Limitations of our preliminary study include the relatively small sample size of the patient population and mixed nature of lymphoma subtypes (Hodgkin’s and aggressive non-Hodgkin’s lymphoma). However, combining these lymphoma sub-types can be justified by that fact that there was no significant difference in CTTA values between Hodgkin’s and aggressive non-Hodgkin’s lymphoma in our study.

We did not assess texture on interim CT scans for two reasons. Firstly, not all patients had interim PET scans. Also a large proportion of iPET scans were negative and, in many of these, the nodal disease had resolved or was, using the low-dose CT, impossible to reliably delineate with CT. Early treatment changes in tumour texture, however, provides another potential useful and important response marker requiring evaluation in further, larger studies.
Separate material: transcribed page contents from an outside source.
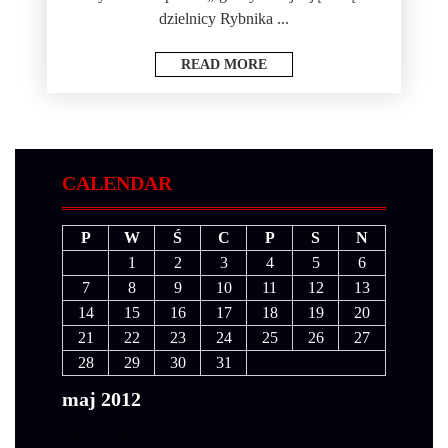
dzielnicy Rybnika ...
READ MORE
CALENDAR
P
W
Ś
C
P
S
N
1
2
3
4
5
6
7
8
9
10
11
12
13
14
15
16
17
18
19
20
21
22
23
24
25
26
27
28
29
30
31
maj 2012
« kwi
cze »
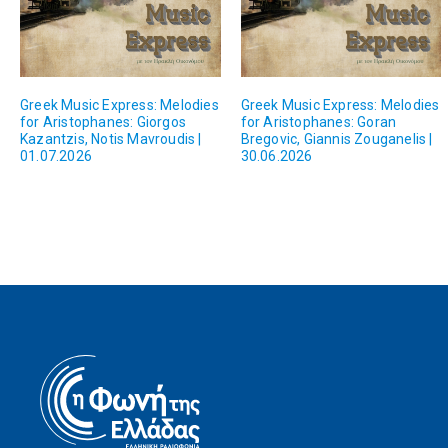
Greek Music Express: Melodies
Greek Music Express: Melodies
for Aristophanes: Giorgos
for Aristophanes: Goran
Kazantzis, Notis Mavroudis |
Bregovic, Giannis Zouganelis |
01.07.2026
30.06.2026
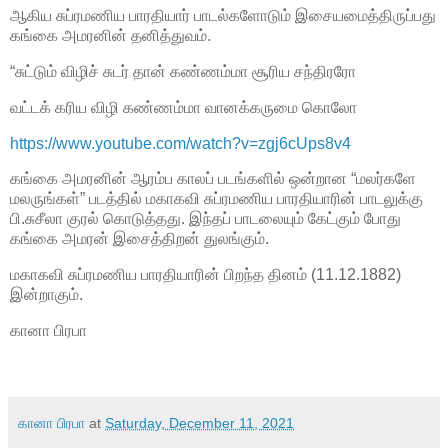
ஆகிய சுப்ரமணிய பாரதியார் பாடல்களோடும் இசையமைத்திருப்பது
கங்கை அமரனின் தனித்துவம்.
“சுட்டும் விழிச் சுடர் தான் கண்ணம்மா சூரிய சந்திரரோ
வட்டக் கரிய விழி கண்ணம்மா வானக்கருமை கொலோ
https://www.youtube.com/watch?v=zgj6cUps8v4
கங்கை அமரனின் ஆரம்ப காலப் படங்களில் ஒன்றான “மலர்களே
மலருங்கள்” படத்தில் மகாகவி சுப்ரமணிய பாரதியாரின் பாடலுக்கு
பி.சுசீலா குரல் கொடுத்தது. இந்தப் பாடலையும் கேட்கும் போது
கங்கை அமரன் இசைத்திறன் துலங்கும்.
மகாகவி சுப்ரமணிய பாரதியாரின் பிறந்த தினம் (11.12.1882)
இன்றாகும்.
கானா பிரபா
கானா பிரபா
at
Saturday, December 11, 2021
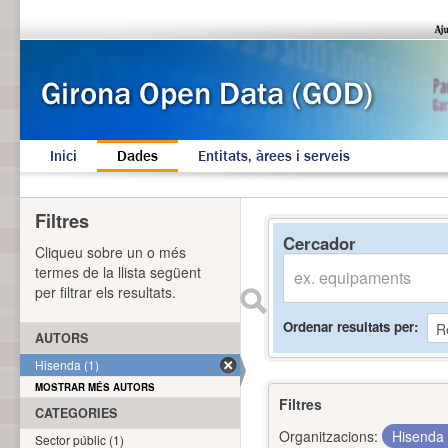
Inici
Dades
Entitats, àrees i serveis
Filtres
Cercador
Cliqueu sobre un o més
termes de la llista següent
per filtrar els resultats.
Ordenar resultats per
AUTORS
Hisenda (1)
MOSTRAR MÉS AUTORS
Filtres
CATEGORIES
Organitzacions:
Hisenda
Sector públic (1)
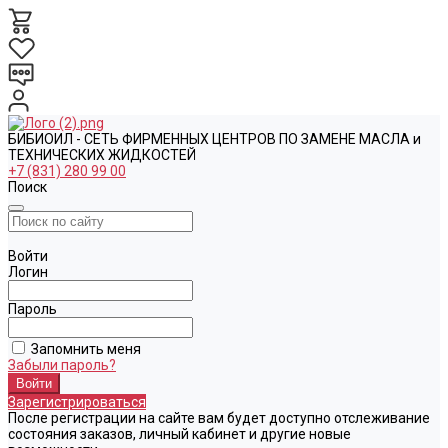
БИБИОИЛ - СЕТЬ ФИРМЕННЫХ ЦЕНТРОВ ПО ЗАМЕНЕ МАСЛА и
ТЕХНИЧЕСКИХ ЖИДКОСТЕЙ
+7 (831) 280 99 00
Поиск
Войти
Логин
Пароль
Запомнить меня
Забыли пароль?
Зарегистрироваться
После регистрации на сайте вам будет доступно отслеживание
состояния заказов, личный кабинет и другие новые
It was not possible to assess whether baseline CTTA was able to predict, as it could in those with negative iPET, an outcome in patients with positive iPET scans. There were a small number of patients with positive iPET who had uniformly poor outcomes, which precluded this analysis. As iPET has low or variable reported positive predictive value in DLBCL, this would be useful to investigate in future studies. Quantification of changes in tumour FDG using % reduction in SUVmax values or other functional markers such as total lesion glycolysis and metabolic tumour volume may be necessary to optimize the prognostic performance of iPET, particularly in DLBCL [3335], and may help reduce false-positive findings relative to visual assessment alone. This was not assessed in our study, as uptake times for all scans were not strictly controlled.

Our pilot data merits further evaluation of the utility of CTTA in larger multi-center studies. Incorporation within existing and future randomized clinical trials focused on risk-adapted treatment strategy based on iPET-CT would further be a potentially attractive approach. Future studies could also assess the complementary value of CTTA and iPET in different types of lymphoma as well as evaluate CTTA values between baseline and interim PET examinations.

Conclusion

In conclusion, this pilot study has demonstrated that CT-based texture analysis can potentially provide prognostic information that is complementary to interim FDG-PET for patients with Hodgkin’s and aggressive non-Hodgkin’s lymphomas. By analyzing the low-dose CT component of PET-CT acquired in routine clinical practice, CTTA entails no additional radiation exposure and can be readily incorporated into clinical workflows.